● Exercise instructions
Give again the line that contains "right elbow: (435, 182, -10)" and every line after it to the end of the records. Keep them exactly as they are and add nothing.

(Images with pose keypoints)
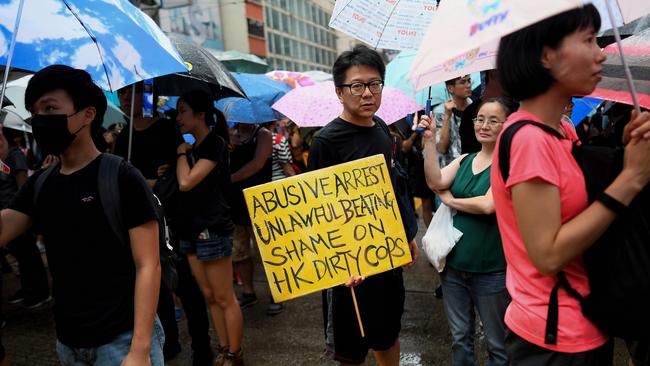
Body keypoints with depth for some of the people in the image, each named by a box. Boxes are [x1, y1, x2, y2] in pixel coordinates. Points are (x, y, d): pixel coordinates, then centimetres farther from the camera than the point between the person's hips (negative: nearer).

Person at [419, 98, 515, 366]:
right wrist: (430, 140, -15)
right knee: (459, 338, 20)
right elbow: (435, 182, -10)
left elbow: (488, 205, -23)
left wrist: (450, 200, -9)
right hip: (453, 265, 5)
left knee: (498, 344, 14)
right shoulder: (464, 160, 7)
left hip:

● Problem solution
right elbow: (435, 182, -10)
left elbow: (488, 205, -23)
left wrist: (450, 200, -9)
right hip: (453, 265, 5)
left knee: (498, 344, 14)
right shoulder: (464, 160, 7)
left hip:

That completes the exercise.